Give sugar lumps as treats/rewards
They aren't turned out every day
Only groom/pick feet once a week or so
They travel with no protection
They get smacked when they're naughty/dangerous/bad mannered
Don't own any high vis
Never worn a BP (but will when I start going XC)
I use rubber bands for plaiting
They don't have a strict routine 
Can't bring myself to trim my horse's cute beard and hairy (but not feathered) fetlocks
They aren't cleaned out every day
Cut manes with scissors
Lunge regularly and it's work, not a saunter on the end of a line
They have shoes and they're shod when they need to be
I regularly hack alone
They eat their bed
Sometimes OH has gone to a XC with over-reach boots that don't match (one black, one white)
OH cuts off throat lashes and loops on numnahs because they irritate him
Both saddles on both horses
Don't clean tack very often (but I do clean the bit every time I've finished)
Don't have a dentist and never had the saddles fitted but they do see an osteopath sometimes
They sometimes work more than once a day
Sometimes mend equipment with bale twine
Really need to wash the brushes and use the same ones for both (a grey and a bay)
Mount from the ground
Don't have a cob or a British native
Use a dutch gag sometimes
No problem with showing or dressage but a bit confused by vaulting 


They always shout "hello" to us when we arrive so I don't think they hate us too much.


----------



## pastie2 (31 May 2010)

Where were all of you when I said that I did not wear hi viz on another thread? On that thread it was the crime of all crimes, infact one poster hoped that I got hurt! You couldnt have missed it as it was about a million posts! This is altogether a much nicer and light hearted thread.


----------



## Enfys (31 May 2010)

pastie2 said:



			Where were all of you when I said that I did not wear hi viz on another thread? On that thread it was the crime of all crimes, infact one poster hoped that I got hurt! You couldnt have missed it as it was about a million posts! This is altogether a much nicer and light hearted thread.
		
Click to expand...

I don't even possess anything hi vis.

There appears to be some sort of amnesty on this thread because if half these 'admissions' (and none are _so_ bad really) were touted individually there'd be the usual bitchfest.


----------



## pastie2 (31 May 2010)

LOL enfys, quite true!!


----------



## Django Pony (31 May 2010)

sonjafoers said:



			Mr Blue Pipe is alkathene (sp) - the stuff used for water mains and such like.

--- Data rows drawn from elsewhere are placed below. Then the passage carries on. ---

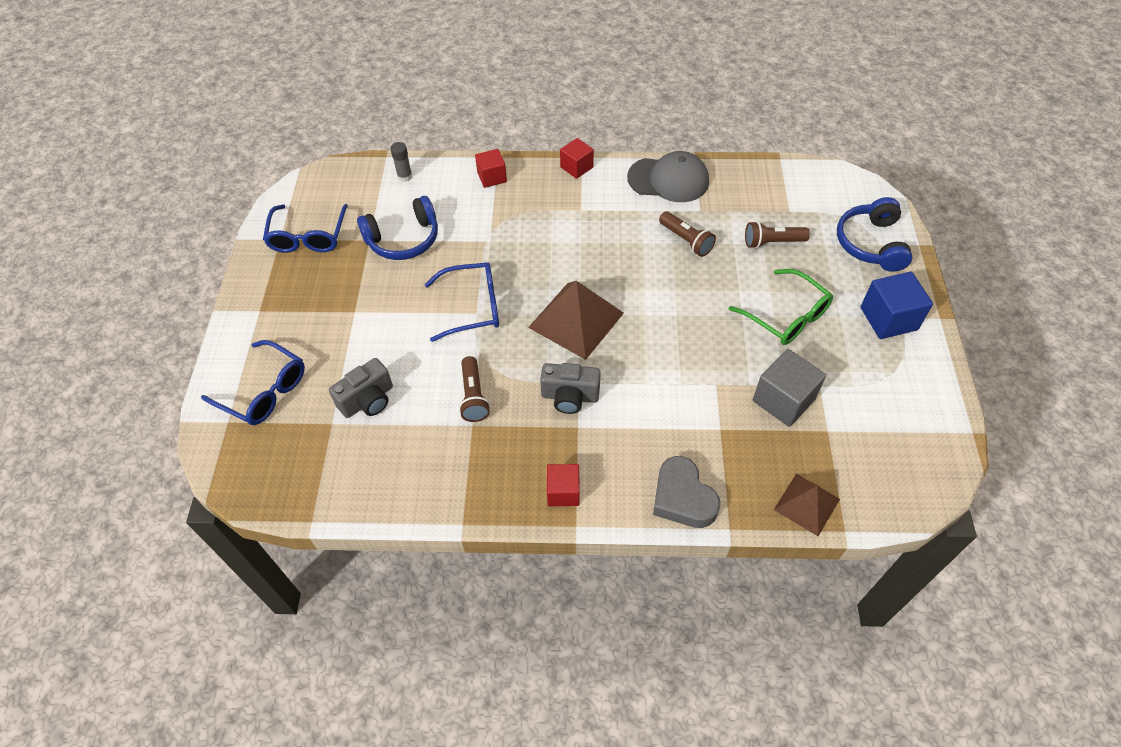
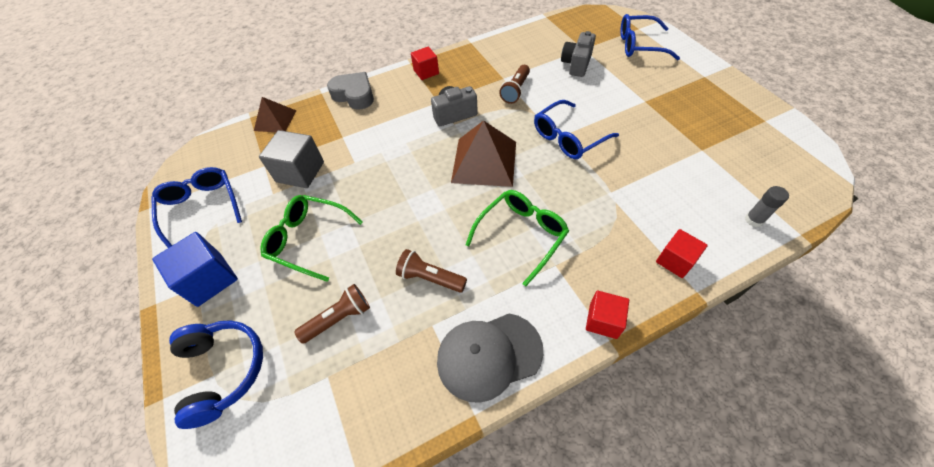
camera: 155 degrees right, 0 degrees up
(308, 237) = (749, 131): blue glasses -> blue glasses (202, 207)
(403, 239) = (676, 162): blue headphones -> none
(473, 396) = (515, 90): brown flashlight -> brown flashlight turned 120 degrees counterclockwise
(591, 240) = (521, 235): none -> green glasses

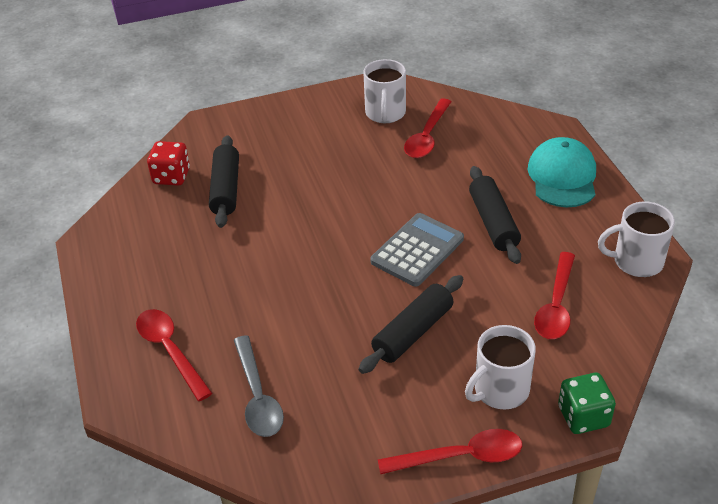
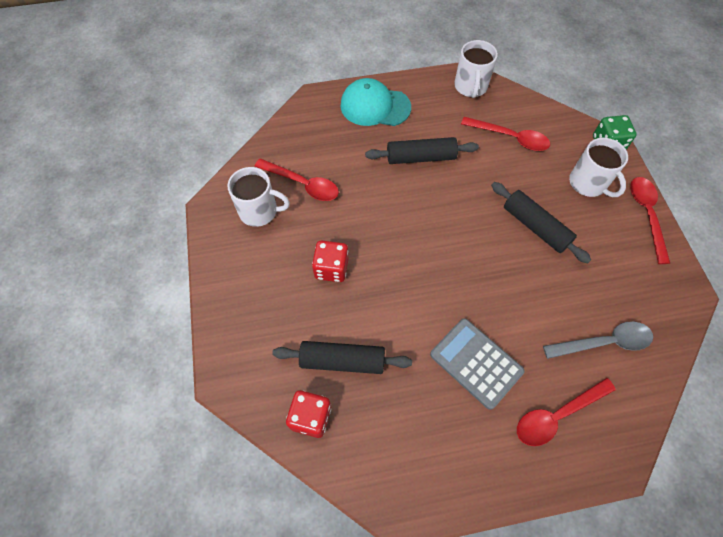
camera: 85 degrees left, 20 degrees up
(325, 170) = (331, 268): none -> red dice
(417, 250) = (446, 212): grey calculator -> grey calculator (476, 363)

Brilliant piece of kit, often seen alongside those white rope type headcollars that dodgy dealers use. 



Click to expand...

Thanks, I must be being really thick, but how is it used? x


----------



## pastie2 (31 May 2010)

It is like a stick, you smack them with it!!!! Nothing else. It makes a hollow  noise without causing any pain, depending how hard you smack them of course.


----------



## Jingleballs (31 May 2010)

Mine are pretty tame compared to some of you terrible people - you shouldn't be allowed to own horses  

I never groom despite my horse having a rediculous amount of mane, tail and feather - he's only going to get dirty again anyway!

I turn my horse out all year round in a rain sheet - even in January when he's had a full clip, it's snowing and minus 10!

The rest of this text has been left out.